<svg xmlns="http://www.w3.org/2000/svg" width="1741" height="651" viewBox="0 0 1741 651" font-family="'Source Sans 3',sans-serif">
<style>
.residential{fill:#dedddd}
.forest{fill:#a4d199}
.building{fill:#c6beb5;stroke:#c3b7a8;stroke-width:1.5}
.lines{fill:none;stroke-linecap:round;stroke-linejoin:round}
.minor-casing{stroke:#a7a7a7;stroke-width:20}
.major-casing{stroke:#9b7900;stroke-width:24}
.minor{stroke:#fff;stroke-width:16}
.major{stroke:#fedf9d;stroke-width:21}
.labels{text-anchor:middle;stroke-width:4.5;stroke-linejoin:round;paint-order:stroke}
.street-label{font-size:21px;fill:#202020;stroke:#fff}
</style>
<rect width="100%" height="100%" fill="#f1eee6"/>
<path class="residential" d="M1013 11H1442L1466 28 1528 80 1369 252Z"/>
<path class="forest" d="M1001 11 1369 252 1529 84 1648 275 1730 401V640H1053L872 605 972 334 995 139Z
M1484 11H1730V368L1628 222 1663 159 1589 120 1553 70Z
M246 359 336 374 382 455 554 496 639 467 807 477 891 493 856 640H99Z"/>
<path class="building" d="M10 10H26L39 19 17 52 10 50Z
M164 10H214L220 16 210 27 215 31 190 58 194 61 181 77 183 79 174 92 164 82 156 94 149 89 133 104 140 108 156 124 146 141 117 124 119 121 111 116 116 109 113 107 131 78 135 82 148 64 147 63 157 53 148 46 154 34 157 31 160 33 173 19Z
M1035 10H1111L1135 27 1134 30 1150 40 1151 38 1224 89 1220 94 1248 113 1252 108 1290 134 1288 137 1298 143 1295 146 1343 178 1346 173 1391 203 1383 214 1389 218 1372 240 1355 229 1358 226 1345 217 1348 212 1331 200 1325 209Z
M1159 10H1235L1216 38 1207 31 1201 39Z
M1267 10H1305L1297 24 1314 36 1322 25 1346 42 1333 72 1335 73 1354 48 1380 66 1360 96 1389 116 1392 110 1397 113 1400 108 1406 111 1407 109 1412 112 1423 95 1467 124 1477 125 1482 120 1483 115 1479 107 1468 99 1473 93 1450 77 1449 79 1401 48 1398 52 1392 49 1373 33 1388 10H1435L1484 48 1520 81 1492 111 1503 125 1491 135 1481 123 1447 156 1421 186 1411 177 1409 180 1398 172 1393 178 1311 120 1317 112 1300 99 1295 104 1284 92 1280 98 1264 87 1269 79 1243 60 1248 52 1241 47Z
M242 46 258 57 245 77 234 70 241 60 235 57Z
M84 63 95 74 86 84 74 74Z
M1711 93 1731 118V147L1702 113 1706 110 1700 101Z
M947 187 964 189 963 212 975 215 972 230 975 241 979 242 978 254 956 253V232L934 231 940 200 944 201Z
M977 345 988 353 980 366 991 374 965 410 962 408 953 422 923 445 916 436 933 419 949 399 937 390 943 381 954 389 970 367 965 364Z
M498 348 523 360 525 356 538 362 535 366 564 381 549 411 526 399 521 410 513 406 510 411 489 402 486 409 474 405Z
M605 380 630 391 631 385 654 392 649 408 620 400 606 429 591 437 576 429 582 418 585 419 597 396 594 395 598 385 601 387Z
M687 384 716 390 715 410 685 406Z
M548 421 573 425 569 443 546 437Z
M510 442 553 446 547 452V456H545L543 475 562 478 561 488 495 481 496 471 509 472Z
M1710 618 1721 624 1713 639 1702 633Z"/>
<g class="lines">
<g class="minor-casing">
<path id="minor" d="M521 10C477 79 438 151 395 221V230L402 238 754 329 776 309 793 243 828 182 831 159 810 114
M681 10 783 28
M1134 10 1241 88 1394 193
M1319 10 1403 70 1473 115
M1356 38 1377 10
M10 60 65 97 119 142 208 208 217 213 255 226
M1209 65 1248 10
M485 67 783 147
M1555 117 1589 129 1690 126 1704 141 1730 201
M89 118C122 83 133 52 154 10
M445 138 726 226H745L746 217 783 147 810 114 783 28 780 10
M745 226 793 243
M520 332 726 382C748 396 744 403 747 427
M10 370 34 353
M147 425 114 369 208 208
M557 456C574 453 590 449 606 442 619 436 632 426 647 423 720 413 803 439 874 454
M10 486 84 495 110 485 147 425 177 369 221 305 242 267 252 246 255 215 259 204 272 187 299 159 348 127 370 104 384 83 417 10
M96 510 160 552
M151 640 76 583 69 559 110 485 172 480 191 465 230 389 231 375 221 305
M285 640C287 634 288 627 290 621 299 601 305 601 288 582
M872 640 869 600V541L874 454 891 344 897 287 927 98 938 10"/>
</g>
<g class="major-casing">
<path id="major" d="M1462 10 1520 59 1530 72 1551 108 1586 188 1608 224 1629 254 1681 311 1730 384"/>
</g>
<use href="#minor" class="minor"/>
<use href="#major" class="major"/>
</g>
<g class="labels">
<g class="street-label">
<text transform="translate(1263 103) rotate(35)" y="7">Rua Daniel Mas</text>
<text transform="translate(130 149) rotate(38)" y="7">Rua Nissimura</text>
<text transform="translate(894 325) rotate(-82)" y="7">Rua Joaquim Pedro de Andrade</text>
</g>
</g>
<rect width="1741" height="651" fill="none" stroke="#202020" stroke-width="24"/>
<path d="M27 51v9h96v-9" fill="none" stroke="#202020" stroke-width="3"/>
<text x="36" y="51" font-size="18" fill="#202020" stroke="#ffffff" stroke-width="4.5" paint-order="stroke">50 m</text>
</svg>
★ ★ ★ ★ ★
## TASK GOAL
Copy out every record again, letter for letter.

## YOUR RESPONSE
<svg xmlns="http://www.w3.org/2000/svg" width="1741" height="651" viewBox="0 0 1741 651" font-family="'Source Sans 3',sans-serif">
<style>
.residential{fill:#dedddd}
.forest{fill:#a4d199}
.building{fill:#c6beb5;stroke:#c3b7a8;stroke-width:1.5}
.lines{fill:none;stroke-linecap:round;stroke-linejoin:round}
.minor-casing{stroke:#a7a7a7;stroke-width:20}
.major-casing{stroke:#9b7900;stroke-width:24}
.minor{stroke:#fff;stroke-width:16}
.major{stroke:#fedf9d;stroke-width:21}
.labels{text-anchor:middle;stroke-width:4.5;stroke-linejoin:round;paint-order:stroke}
.street-label{font-size:21px;fill:#202020;stroke:#fff}
</style>
<rect width="100%" height="100%" fill="#f1eee6"/>
<path class="residential" d="M1013 11H1442L1466 28 1528 80 1369 252Z"/>
<path class="forest" d="M1001 11 1369 252 1529 84 1648 275 1730 401V640H1053L872 605 972 334 995 139Z
M1484 11H1730V368L1628 222 1663 159 1589 120 1553 70Z
M246 359 336 374 382 455 554 496 639 467 807 477 891 493 856 640H99Z"/>
<path class="building" d="M10 10H26L39 19 17 52 10 50Z
M164 10H214L220 16 210 27 215 31 190 58 194 61 181 77 183 79 174 92 164 82 156 94 149 89 133 104 140 108 156 124 146 141 117 124 119 121 111 116 116 109 113 107 131 78 135 82 148 64 147 63 157 53 148 46 154 34 157 31 160 33 173 19Z
M1035 10H1111L1135 27 1134 30 1150 40 1151 38 1224 89 1220 94 1248 113 1252 108 1290 134 1288 137 1298 143 1295 146 1343 178 1346 173 1391 203 1383 214 1389 218 1372 240 1355 229 1358 226 1345 217 1348 212 1331 200 1325 209Z
M1159 10H1235L1216 38 1207 31 1201 39Z
M1267 10H1305L1297 24 1314 36 1322 25 1346 42 1333 72 1335 73 1354 48 1380 66 1360 96 1389 116 1392 110 1397 113 1400 108 1406 111 1407 109 1412 112 1423 95 1467 124 1477 125 1482 120 1483 115 1479 107 1468 99 1473 93 1450 77 1449 79 1401 48 1398 52 1392 49 1373 33 1388 10H1435L1484 48 1520 81 1492 111 1503 125 1491 135 1481 123 1447 156 1421 186 1411 177 1409 180 1398 172 1393 178 1311 120 1317 112 1300 99 1295 104 1284 92 1280 98 1264 87 1269 79 1243 60 1248 52 1241 47Z
M242 46 258 57 245 77 234 70 241 60 235 57Z
M84 63 95 74 86 84 74 74Z
M1711 93 1731 118V147L1702 113 1706 110 1700 101Z
M947 187 964 189 963 212 975 215 972 230 975 241 979 242 978 254 956 253V232L934 231 940 200 944 201Z
M977 345 988 353 980 366 991 374 965 410 962 408 953 422 923 445 916 436 933 419 949 399 937 390 943 381 954 389 970 367 965 364Z
M498 348 523 360 525 356 538 362 535 366 564 381 549 411 526 399 521 410 513 406 510 411 489 402 486 409 474 405Z
M605 380 630 391 631 385 654 392 649 408 620 400 606 429 591 437 576 429 582 418 585 419 597 396 594 395 598 385 601 387Z
M687 384 716 390 715 410 685 406Z
M548 421 573 425 569 443 546 437Z
M510 442 553 446 547 452V456H545L543 475 562 478 561 488 495 481 496 471 509 472Z
M1710 618 1721 624 1713 639 1702 633Z"/>
<g class="lines">
<g class="minor-casing">
<path id="minor" d="M521 10C477 79 438 151 395 221V230L402 238 754 329 776 309 793 243 828 182 831 159 810 114
M681 10 783 28
M1134 10 1241 88 1394 193
M1319 10 1403 70 1473 115
M1356 38 1377 10
M10 60 65 97 119 142 208 208 217 213 255 226
M1209 65 1248 10
M485 67 783 147
M1555 117 1589 129 1690 126 1704 141 1730 201
M89 118C122 83 133 52 154 10
M445 138 726 226H745L746 217 783 147 810 114 783 28 780 10
M745 226 793 243
M520 332 726 382C748 396 744 403 747 427
M10 370 34 353
M147 425 114 369 208 208
M557 456C574 453 590 449 606 442 619 436 632 426 647 423 720 413 803 439 874 454
M10 486 84 495 110 485 147 425 177 369 221 305 242 267 252 246 255 215 259 204 272 187 299 159 348 127 370 104 384 83 417 10
M96 510 160 552
M151 640 76 583 69 559 110 485 172 480 191 465 230 389 231 375 221 305
M285 640C287 634 288 627 290 621 299 601 305 601 288 582
M872 640 869 600V541L874 454 891 344 897 287 927 98 938 10"/>
</g>
<g class="major-casing">
<path id="major" d="M1462 10 1520 59 1530 72 1551 108 1586 188 1608 224 1629 254 1681 311 1730 384"/>
</g>
<use href="#minor" class="minor"/>
<use href="#major" class="major"/>
</g>
<g class="labels">
<g class="street-label">
<text transform="translate(1263 103) rotate(35)" y="7">Rua Daniel Mas</text>
<text transform="translate(130 149) rotate(38)" y="7">Rua Nissimura</text>
<text transform="translate(894 325) rotate(-82)" y="7">Rua Joaquim Pedro de Andrade</text>
</g>
</g>
<rect width="1741" height="651" fill="none" stroke="#202020" stroke-width="24"/>
<path d="M27 51v9h96v-9" fill="none" stroke="#202020" stroke-width="3"/>
<text x="36" y="51" font-size="18" fill="#202020" stroke="#ffffff" stroke-width="4.5" paint-order="stroke">50 m</text>
</svg>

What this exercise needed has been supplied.